Hal tersebut diungkapkan oleh Ketua GNPF Ulama Yusuf Muhammad Martak. Ia menilai kalau pemberian anugerah atau penghargaan tersebut sudah dilakukan oleh gubernur sebelumnya.
"Informasinya program tersebut dijalankan setiap 2 tahun sekali, dan sudah berjalan sejak gubernur-gubernur sebelumnnya," ucap Yusuf Martak dalam keterangan rilisnya yang dikutip pada Senin (16/12/2019).
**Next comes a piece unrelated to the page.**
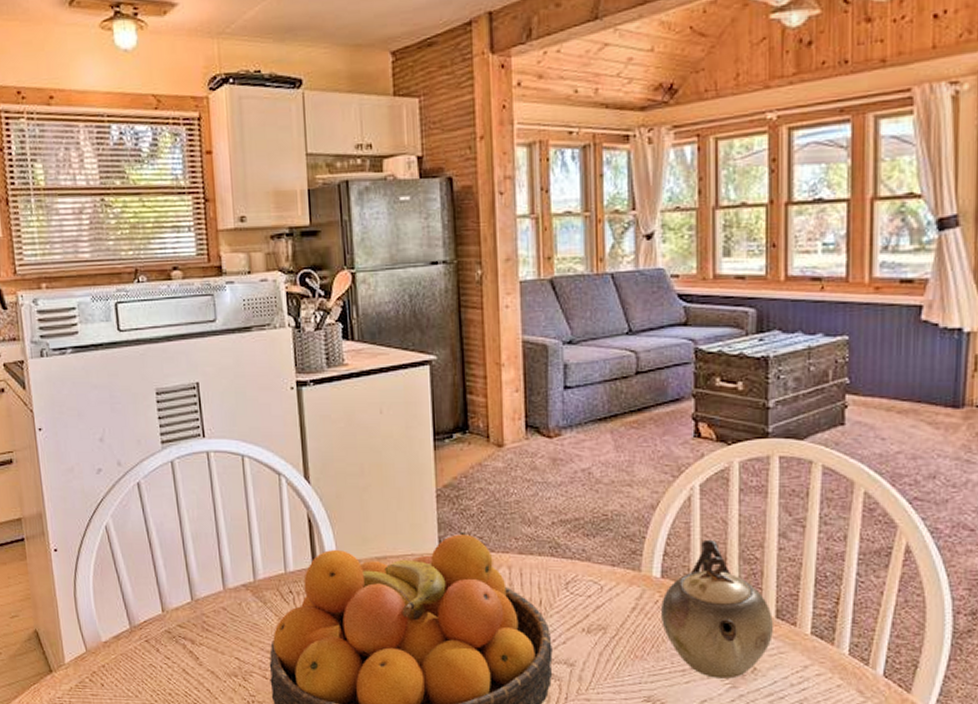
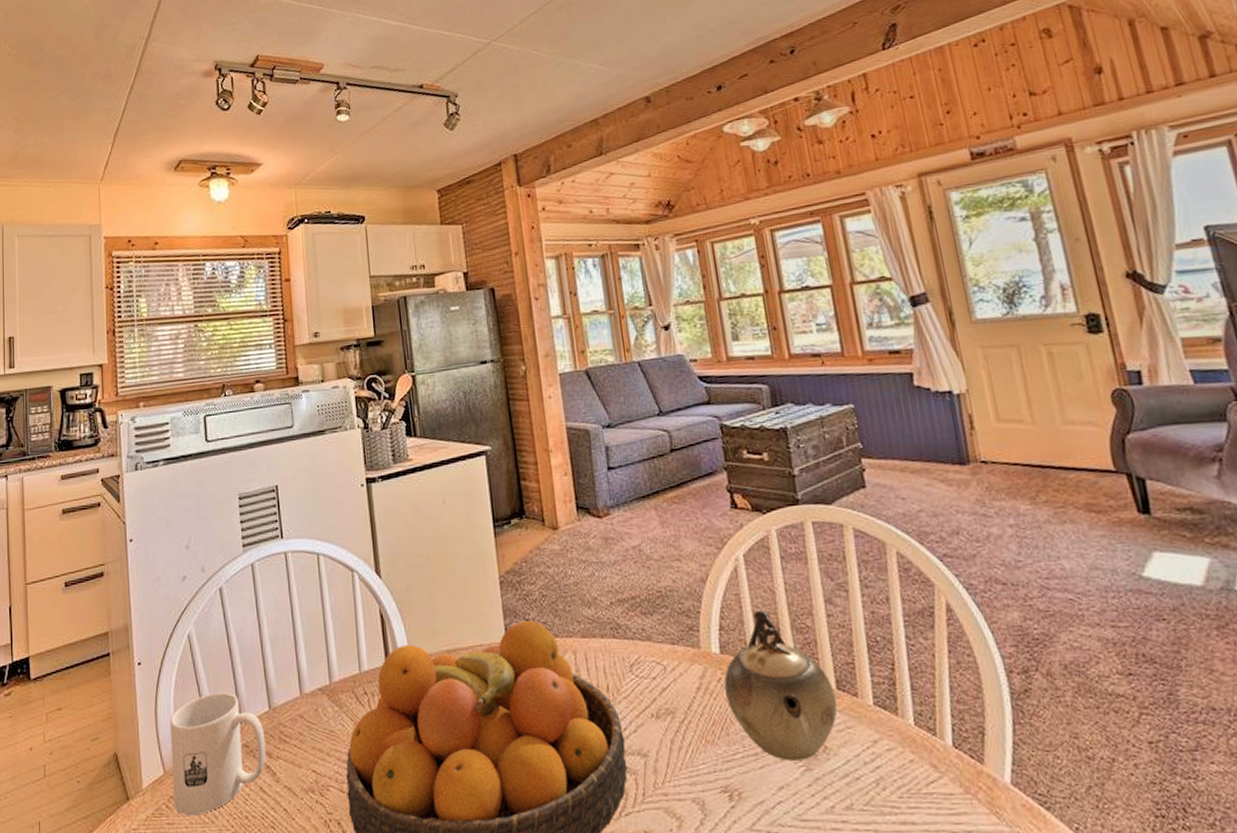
mug: none [89,582,189,689] -> present [169,692,266,816]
Baca juga: Kebijakan Anies Beri Izin DWP 2019 dan Penghargaan Diskotek Dikritik
Dengan adanya kontra yang dilayangkan beberapa pihak, Yusuf meyakini hal tersebut merupakan pihak-pihak yang masing belum bisa berpaling atau move on dari Pilkada DKI 2017.
"Tapi yang dijadikan hot issue oleh kelompok pendendam/buzzer yang masih susah move on atas kemenangan gubernur muslim dalam Pilkada DKI hanya satu perusahaan tempat usaha Diskotek?" ungkapnya.